Quanto custa um vinho? O quanto pode ser considerado caro? Nós temos o hábito de pensar as coisas a partir dos nossos orçamentos, desejando tudo pelos valores mais irrisórios possíveis pra que possamos acumular mais. Esquecemos a história que perpassa a criação. E aí eu leio esse livro sobre o ‘Barca Velha’, um dos primeiros vinhos de mesa produzido em Portugal, cuja história se veste de preciosidade.
Ele nasce do projeto de uma mulher que, sozinha nos idos de 1870, sonhou em realizar o impossível numa terra tão longe quanto de difícil acesso – mulher essa que fez do seu sonho o sonho de centenas de trabalhadores que reviraram na mão e na força bruta o solo pedregoso do Meão para que as vinhas dessem frutos.
Um sonho que só se realiza nos idos de 1950, mais de meio século depois da morte dessa mulher, a Ferreirinha, quando o projeto de criar um vinho único é missão de vida para um homem que tinha de vocação, talento e nariz o que não possuía de ciência. O rótulo, inclusive, foi criado por ele que o pintou a mão.
Um sonho que só é rotulado quando atinge a excelência, o que significa que são raríssimos os anos em que há “Barca Velha” no mercado, já que quando não alcança (depois de 8 anos de espera) a aprovação do enólogo, ganha outro rótulo (Reserva Especial). Foram lançadas apenas 17 safras de ‘Barca Velha’ em mais de 50 anos de produção).
Quanto mais antiga a safra, mais caro custa um exemplar. Os mais novos que existem no mercado são da safra de 2004 (lançada apenas em 2012) custam por volta de R$ 2.000,00 a garrafa (a próxima safra é desconhecida até mesmo pelo enólogo que o produz). Os exemplares das décadas de 1950 e 1960 podem chegar a R$ 5.000,00 a garrafa.

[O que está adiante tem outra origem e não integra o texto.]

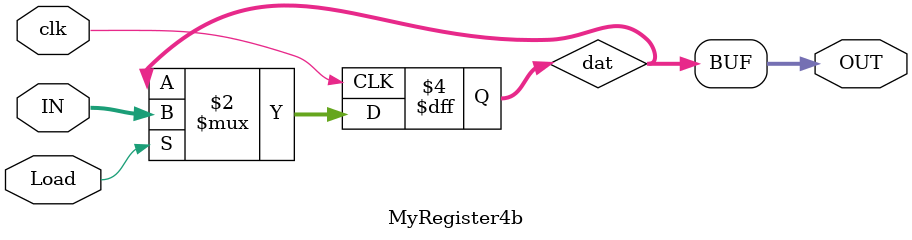
<source format=v>
`timescale 1ns / 1ps
module MyRegister4b(
    input wire clk,
    input wire Load,
    input wire [3:0] IN,
    output wire [3:0] OUT
    );
	
	reg [3:0]dat;
	always@(posedge clk) begin
		if(Load) dat<=IN;
	end
	assign OUT[3:0]=dat[3:0];
endmodule

</source>
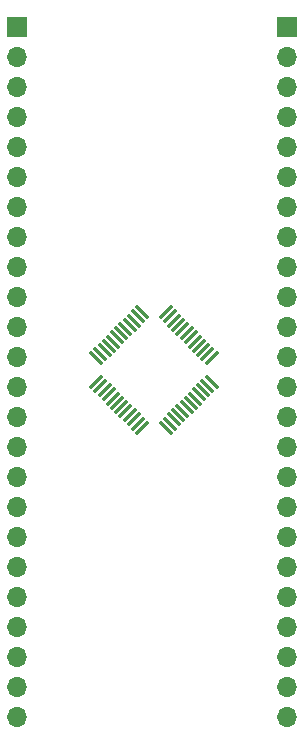
<source format=gbr>
%TF.GenerationSoftware,KiCad,Pcbnew,6.0.4-6f826c9f35~116~ubuntu21.10.1*%
%TF.CreationDate,2022-04-23T22:39:38+02:00*%
%TF.ProjectId,stm32f breakout,73746d33-3266-4206-9272-65616b6f7574,rev?*%
%TF.SameCoordinates,Original*%
%TF.FileFunction,Soldermask,Top*%
%TF.FilePolarity,Negative*%
%FSLAX46Y46*%
G04 Gerber Fmt 4.6, Leading zero omitted, Abs format (unit mm)*
G04 Created by KiCad (PCBNEW 6.0.4-6f826c9f35~116~ubuntu21.10.1) date 2022-04-23 22:39:38*
%MOMM*%
%LPD*%
G01*
G04 APERTURE LIST*
G04 Aperture macros list*
%AMRoundRect*
0 Rectangle with rounded corners*
0 $1 Rounding radius*
0 $2 $3 $4 $5 $6 $7 $8 $9 X,Y pos of 4 corners*
0 Add a 4 corners polygon primitive as box body*
4,1,4,$2,$3,$4,$5,$6,$7,$8,$9,$2,$3,0*
0 Add four circle primitives for the rounded corners*
1,1,$1+$1,$2,$3*
1,1,$1+$1,$4,$5*
1,1,$1+$1,$6,$7*
1,1,$1+$1,$8,$9*
0 Add four rect primitives between the rounded corners*
20,1,$1+$1,$2,$3,$4,$5,0*
20,1,$1+$1,$4,$5,$6,$7,0*
20,1,$1+$1,$6,$7,$8,$9,0*
20,1,$1+$1,$8,$9,$2,$3,0*%
G04 Aperture macros list end*
%ADD10R,1.700000X1.700000*%
%ADD11O,1.700000X1.700000*%
%ADD12RoundRect,0.075000X0.415425X-0.521491X0.521491X-0.415425X-0.415425X0.521491X-0.521491X0.415425X0*%
%ADD13RoundRect,0.075000X-0.415425X-0.521491X0.521491X0.415425X0.415425X0.521491X-0.521491X-0.415425X0*%
G04 APERTURE END LIST*
D10*
%TO.C,J2*%
X125222000Y-69596000D03*
D11*
X125222000Y-72136000D03*
X125222000Y-74676000D03*
X125222000Y-77216000D03*
X125222000Y-79756000D03*
X125222000Y-82296000D03*
X125222000Y-84836000D03*
X125222000Y-87376000D03*
X125222000Y-89916000D03*
X125222000Y-92456000D03*
X125222000Y-94996000D03*
X125222000Y-97536000D03*
X125222000Y-100076000D03*
X125222000Y-102616000D03*
X125222000Y-105156000D03*
X125222000Y-107696000D03*
X125222000Y-110236000D03*
X125222000Y-112776000D03*
X125222000Y-115316000D03*
X125222000Y-117856000D03*
X125222000Y-120396000D03*
X125222000Y-122936000D03*
X125222000Y-125476000D03*
X125222000Y-128016000D03*
%TD*%
%TO.C,J1*%
X148082000Y-128016000D03*
X148082000Y-125476000D03*
X148082000Y-122936000D03*
X148082000Y-120396000D03*
X148082000Y-117856000D03*
X148082000Y-115316000D03*
X148082000Y-112776000D03*
X148082000Y-110236000D03*
X148082000Y-107696000D03*
X148082000Y-105156000D03*
X148082000Y-102616000D03*
X148082000Y-100076000D03*
X148082000Y-97536000D03*
X148082000Y-94996000D03*
X148082000Y-92456000D03*
X148082000Y-89916000D03*
X148082000Y-87376000D03*
X148082000Y-84836000D03*
X148082000Y-82296000D03*
X148082000Y-79756000D03*
X148082000Y-77216000D03*
X148082000Y-74676000D03*
X148082000Y-72136000D03*
D10*
X148082000Y-69596000D03*
%TD*%
D12*
%TO.C,U1*%
X131901355Y-97625317D03*
X132254909Y-97271763D03*
X132608462Y-96918210D03*
X132962016Y-96564656D03*
X133315569Y-96211103D03*
X133669122Y-95857550D03*
X134022676Y-95503996D03*
X134376229Y-95150443D03*
X134729782Y-94796890D03*
X135083336Y-94443336D03*
X135436889Y-94089783D03*
X135790443Y-93736229D03*
D13*
X137788019Y-93736229D03*
X138141573Y-94089783D03*
X138495126Y-94443336D03*
X138848680Y-94796890D03*
X139202233Y-95150443D03*
X139555786Y-95503996D03*
X139909340Y-95857550D03*
X140262893Y-96211103D03*
X140616446Y-96564656D03*
X140970000Y-96918210D03*
X141323553Y-97271763D03*
X141677107Y-97625317D03*
D12*
X141677107Y-99622893D03*
X141323553Y-99976447D03*
X140970000Y-100330000D03*
X140616446Y-100683554D03*
X140262893Y-101037107D03*
X139909340Y-101390660D03*
X139555786Y-101744214D03*
X139202233Y-102097767D03*
X138848680Y-102451320D03*
X138495126Y-102804874D03*
X138141573Y-103158427D03*
X137788019Y-103511981D03*
D13*
X135790443Y-103511981D03*
X135436889Y-103158427D03*
X135083336Y-102804874D03*
X134729782Y-102451320D03*
X134376229Y-102097767D03*
X134022676Y-101744214D03*
X133669122Y-101390660D03*
X133315569Y-101037107D03*
X132962016Y-100683554D03*
X132608462Y-100330000D03*
X132254909Y-99976447D03*
X131901355Y-99622893D03*
%TD*%
M02*

</source>
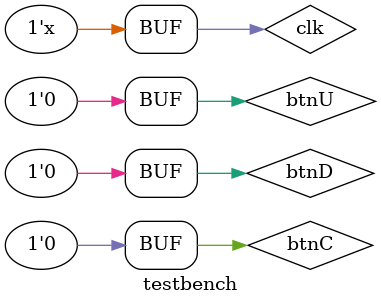
<source format=v>
`timescale 1ns / 1ps


module testbench();
reg clk;
reg btnC;
wire clk_lf;
wire [1:0]level;
wire clk_game;
reg btnU, btnD;
wire up, down;

// clk_wiz_0 u1(clk,clk_lf,btnC); // S?n?r? 4 mhz 
   // clk_divider u1(clk,btnC,clk_lf); // Tamamd?r 10 Hz pulse 
  //  clk_sel u2(clk_lf,level,btnC,clk_game); // Tamamd?r 10 /2/4/8/16 
   edge_detector u1(clk,btnC,btnU,up);
  edge_detector u2(clk,btnC,btnD,down);
  updown_counter u3(up,down,btnC,level);
always  
#5 clk=~clk; 
initial 
begin
clk=0;
btnC=1;
#8
btnC=0;

#8000;
btnU=1'b1;
#100;
btnU=0;
#8000;
btnU=1'b1;
#100;
btnU=0;
#100;
#8000;

btnD=1'b1;
#100;
btnD=0;
#100;

end
/*
reg btnC, btnU, btnD;
reg clk;
reg sw0, sw15;
wire [6:0] seg;
wire [3:0] an;
wire dp;
wire [15:0] led;
topmodule u1(clk, sw0, sw15, btnU, btnC, btnD, an, seg, dp, led); */


 
endmodule

</source>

Um vinho que, mesmo quando aberto mais de 50 anos depois de ser produzido, continua vivo e intenso, segundo relatos de apreciadores... Isso é uma joia... não é pra ter como posse, mas como experiência...
“Há vinhos maiores do que a palavra. Cabe-lhes o tempo, a terra. As gentes que o criaram, do suor da invenção ao dom da vindima. Dançam no copo com força de história. São romance engarrafado”. (Barca Velha – Histórias de um vinho. Ana Sofia Fonseca).